The skill isn't memorizing spec sheets, it's matching model to job. A cheap, fast model handles high-volume classification and simple extraction; a top-tier model earns its cost on hard reasoning, long-context work, or anything user-facing where quality shows. Open-source wins when data can't leave your servers or when per-call API costs won't scale. Defaulting to the biggest, most expensive model for everything is the same mistake as 14.1, just one layer up.
Drill:
- Match three task types (bulk tagging, legal summarization, on-prem chat) to a sensible model tier.
- List one concrete reason to choose open-source over a hosted API.
- Explain the cost-versus-quality trade between a Flash-class and a frontier model.

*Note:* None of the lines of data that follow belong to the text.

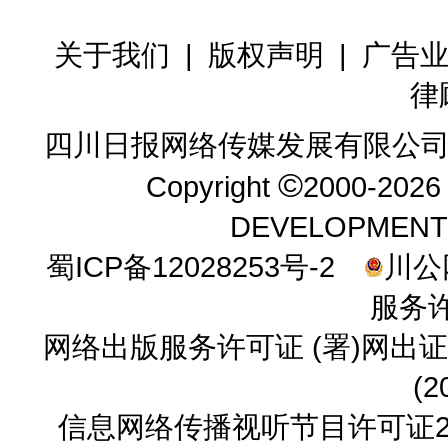
关于我们
|
版权声明
|
广告
律
四川日报网络传媒发展有限公司
©
Copyright
2000-202
DEVELOPMENT CO.
蜀ICP备12028253号-2
川公网
服务许
网络出版服务许可证 (署)网出证
(2
信息网络传播视听节目许可证23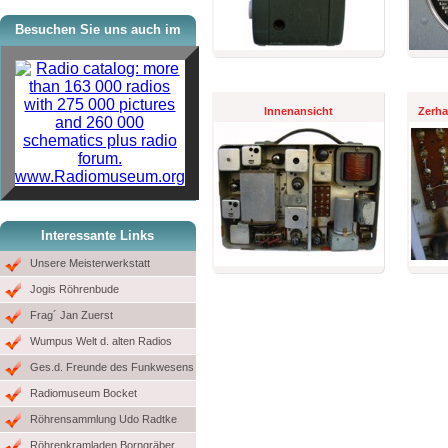
Besuchen Sie uns auch im
Innenansicht
Zerha
www.Radiomuseum.org
Interessante Links
Unsere Meisterwerkstatt
Jogis Röhrenbude
Frag´ Jan Zuerst
Wumpus Welt d. alten Radios
Ges.d. Freunde des Funkwesens
Radiomuseum Bocket
Röhrensammlung Udo Radtke
Röhrenkramladen Borngräber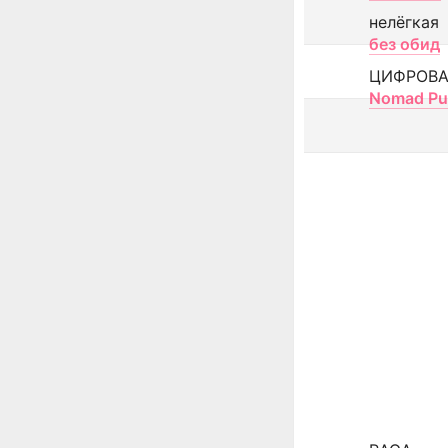
нелёгкая
без обид
ЦИФРОВА
Nomad Pu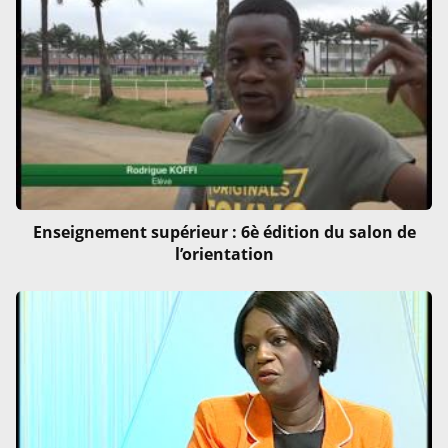
Enseignement supérieur : 6è édition du salon de
l’orientation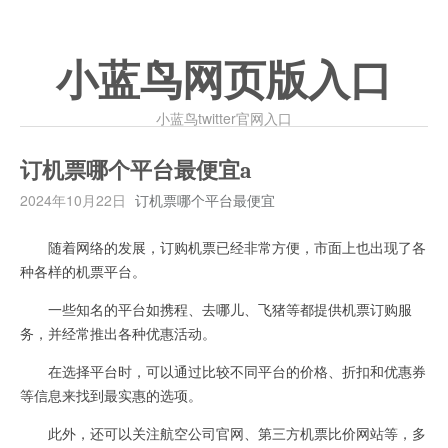
小蓝鸟网页版入口
小蓝鸟twitter官网入口
订机票哪个平台最便宜a
2024年10月22日
订机票哪个平台最便宜
随着网络的发展，订购机票已经非常方便，市面上也出现了各
种各样的机票平台。
一些知名的平台如携程、去哪儿、飞猪等都提供机票订购服
务，并经常推出各种优惠活动。
在选择平台时，可以通过比较不同平台的价格、折扣和优惠券
等信息来找到最实惠的选项。
此外，还可以关注航空公司官网、第三方机票比价网站等，多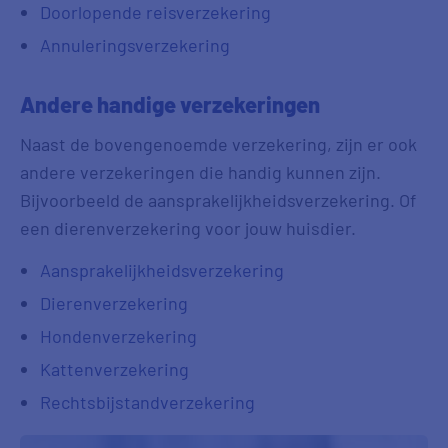
Doorlopende reisverzekering
Annuleringsverzekering
Andere handige verzekeringen
Naast de bovengenoemde verzekering, zijn er ook
andere verzekeringen die handig kunnen zijn.
Bijvoorbeeld de aansprakelijkheidsverzekering. Of
een dierenverzekering voor jouw huisdier.
Aansprakelijkheidsverzekering
Dierenverzekering
Hondenverzekering
Kattenverzekering
Rechtsbijstandverzekering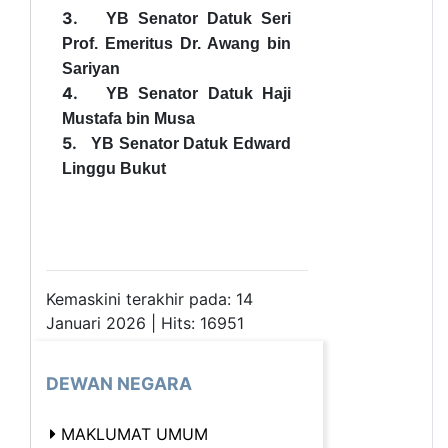
3.
YB Senator Datuk Seri
Prof. Emeritus Dr. Awang bin
Sariyan
4.
YB Senator Datuk Haji
Mustafa bin Musa
5.
YB Senator Datuk Edward
Linggu Bukut
Kemaskini terakhir pada: 14
Januari 2026 | Hits: 16951
DEWAN NEGARA
MAKLUMAT UMUM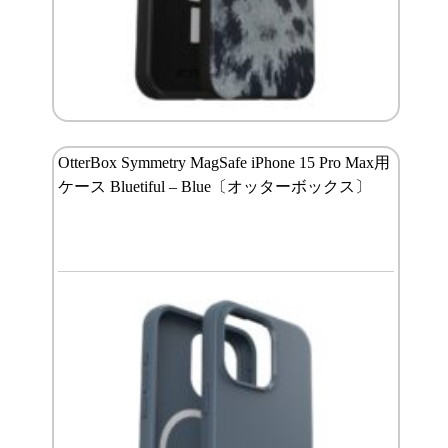
OtterBox Symmetry MagSafe iPhone 15 Pro Max用
ケース Bluetiful – Blue〔オッターボックス〕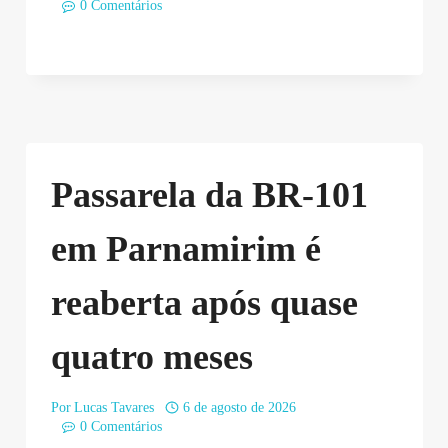
0 Comentários
Passarela da BR-101
em Parnamirim é
reaberta após quase
quatro meses
Por
Lucas Tavares
6 de agosto de 2026
0 Comentários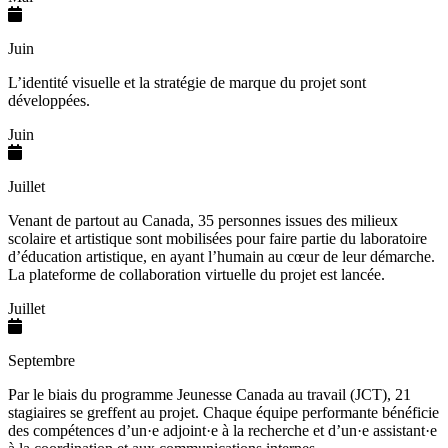
Juin
L’identité visuelle et la stratégie de marque du projet sont
développées.
Juin
Juillet
Venant de partout au Canada, 35 personnes issues des milieux
scolaire et artistique sont mobilisées pour faire partie du laboratoire
d’éducation artistique, en ayant l’humain au cœur de leur démarche.
La plateforme de collaboration virtuelle du projet est lancée.
Juillet
Septembre
Par le biais du programme Jeunesse Canada au travail (JCT), 21
stagiaires se greffent au projet. Chaque équipe performante bénéficie
des compétences d’un·e adjoint·e à la recherche et d’un·e assistant·e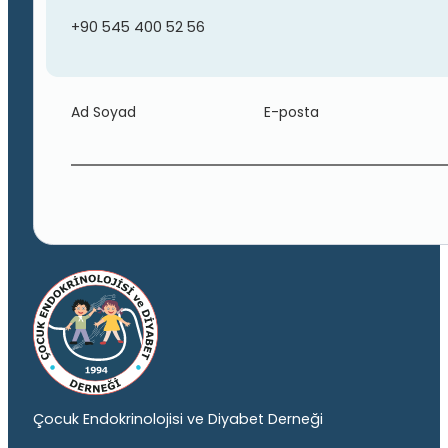
+90 545 400 52 56
Ad Soyad
E-posta
Çocuk Endokrinolojisi ve Diyabet Derneği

14.6 Hands-On Lab: Token Exploration¶
Objective: explore tokenization, context limits, and cost empirically instead of taking them on faith.
What you ship
A small Python script that makes the abstract concrete. Use tiktoken to tokenize several strings and print both the token IDs and the human-readable pieces, so you can see exactly where words split. Feed it a few different content types — plain English, code, JSON, and text with emoji — and compare how many tokens each burns per character. Push a deliberately oversized input toward a model's context-window limit and observe what happens as you approach it. Finally, take a published per-token price and calculate the real dollar cost of a handful of sample prompts, so "token economics" stops being a phrase and becomes a number you can defend in a planning meeting.
On the VWC codebase
When you bring an AI feature into the Vets Who Code app, remember it currently runs the Next.js Pages Router, so model calls belong in an API handler under src/pages/api/ — never in the browser, where your API key would be exposed. If a page needs model output at load time, fetch it server-side in getServerSideProps (or getStaticProps for content that can be precomputed) rather than reaching for App Router route handlers or Server Components. The token-cost thinking from this lab is exactly what keeps such an endpoint from quietly becoming the most expensive line item in the app.